We also got to watch the fireworks celebrating Chinese New Year. However, with the smog in the air and the residual smoke from the fireworks, the sky became so murky, you couldn’t see the light display!
A novel and exciting experience for me personally was going to visit my grandparents’ graves. Traditionally, the girls do not visit as it was the boy’s duty. Even though my father is the youngest of seven, he is the only son who has children. As far as I know, my aunts and therefore their children, my cousins either male or female, have not visited the graves. Gotta love patriarchal laws! However, that ‘rule’ has been relaxed recently since many families do not have sons, especially since the Chinese one child policy. Little did I know I would have to gird my loins to access the graves since we had to climb all over different areas of the cemetery! I’m not sure if I could find the graves by myself, but thankfully, my cousin knows.

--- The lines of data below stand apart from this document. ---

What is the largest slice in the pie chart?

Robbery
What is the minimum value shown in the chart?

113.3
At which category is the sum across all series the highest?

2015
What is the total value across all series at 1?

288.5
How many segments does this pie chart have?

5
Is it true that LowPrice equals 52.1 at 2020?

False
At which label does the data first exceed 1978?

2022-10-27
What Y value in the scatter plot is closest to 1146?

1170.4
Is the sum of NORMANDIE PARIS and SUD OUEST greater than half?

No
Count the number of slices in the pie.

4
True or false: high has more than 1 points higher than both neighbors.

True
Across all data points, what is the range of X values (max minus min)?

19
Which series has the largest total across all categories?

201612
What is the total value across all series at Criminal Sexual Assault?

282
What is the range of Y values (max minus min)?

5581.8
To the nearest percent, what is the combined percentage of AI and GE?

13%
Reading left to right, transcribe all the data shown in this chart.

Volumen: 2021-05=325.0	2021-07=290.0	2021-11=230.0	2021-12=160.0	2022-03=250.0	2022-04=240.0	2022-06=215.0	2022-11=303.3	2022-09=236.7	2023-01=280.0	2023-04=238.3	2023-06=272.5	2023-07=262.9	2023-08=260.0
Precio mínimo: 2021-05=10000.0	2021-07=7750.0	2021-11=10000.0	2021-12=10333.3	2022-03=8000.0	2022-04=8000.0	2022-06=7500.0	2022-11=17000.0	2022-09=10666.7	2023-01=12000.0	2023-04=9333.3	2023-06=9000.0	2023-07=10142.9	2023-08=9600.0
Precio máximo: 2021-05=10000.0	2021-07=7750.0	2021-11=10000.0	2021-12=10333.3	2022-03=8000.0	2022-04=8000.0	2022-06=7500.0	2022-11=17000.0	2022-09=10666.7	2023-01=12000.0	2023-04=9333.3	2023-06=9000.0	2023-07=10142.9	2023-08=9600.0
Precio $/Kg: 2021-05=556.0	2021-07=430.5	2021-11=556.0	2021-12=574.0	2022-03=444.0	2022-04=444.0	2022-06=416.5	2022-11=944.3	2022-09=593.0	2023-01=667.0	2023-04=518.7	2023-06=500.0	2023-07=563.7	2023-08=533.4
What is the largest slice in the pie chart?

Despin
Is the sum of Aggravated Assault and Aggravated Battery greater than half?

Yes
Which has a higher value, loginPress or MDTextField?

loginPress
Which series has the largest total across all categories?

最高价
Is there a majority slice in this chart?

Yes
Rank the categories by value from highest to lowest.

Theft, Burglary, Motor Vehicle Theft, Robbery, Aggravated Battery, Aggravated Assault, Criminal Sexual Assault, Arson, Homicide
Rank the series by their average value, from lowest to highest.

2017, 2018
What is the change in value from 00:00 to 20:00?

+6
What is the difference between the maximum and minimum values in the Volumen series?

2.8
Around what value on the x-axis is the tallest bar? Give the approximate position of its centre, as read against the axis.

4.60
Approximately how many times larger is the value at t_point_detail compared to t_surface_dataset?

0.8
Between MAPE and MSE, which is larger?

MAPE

We had the opportunity to visit our old residence. Located in the hills of Hong Kong Island, Braemar Hills was where we called home. And it hasn’t really changed in the years since. The surrounding area has developed a lot though; new schools, more apartment buildings, an increased shopping area.
A huge change that bought bittersweet memories is of the old airport, Kai Tak International. Located in the middle of Kowloon City on a finger of reclaimed land, Kai Tak was an exhilarating experience for the air traveller. And a grey hair inducing experience for the pilot, I’m sure. Afterall, its nickname was Kai Tak Heart Attack.
I remember being able to look into people’s apartments and watch their TV shows as the plane came in to land. Or older gentlemen doing tai chi on their balconies. Don’t believe me on how close the planes came to buildings? Check out the pictures in this article! But as with any growing city, the airport became too small to handle the air traffic and was decommissioned in July 1998. Now it acts as a cruise ship terminal.
What fun it was to visit all these places. And even some of the fashion choices have come back! Leggings and ripped jeans to name a few!
If you get the chance to visit Hong Kong but are dreading the 14 hour flight time, try a business class seat in Hong Kong Airlines. Talk about luxury! I have travelled business class before with other airlines, but that usually involved a slightly wider seat. What I got with Hong Kong Airlines was a fully reclining chair with a lap quilt, real silverware with my meal and my own TV/movie screen. Those 14 hours just flew by! I definitely recommend it. Bon voyage!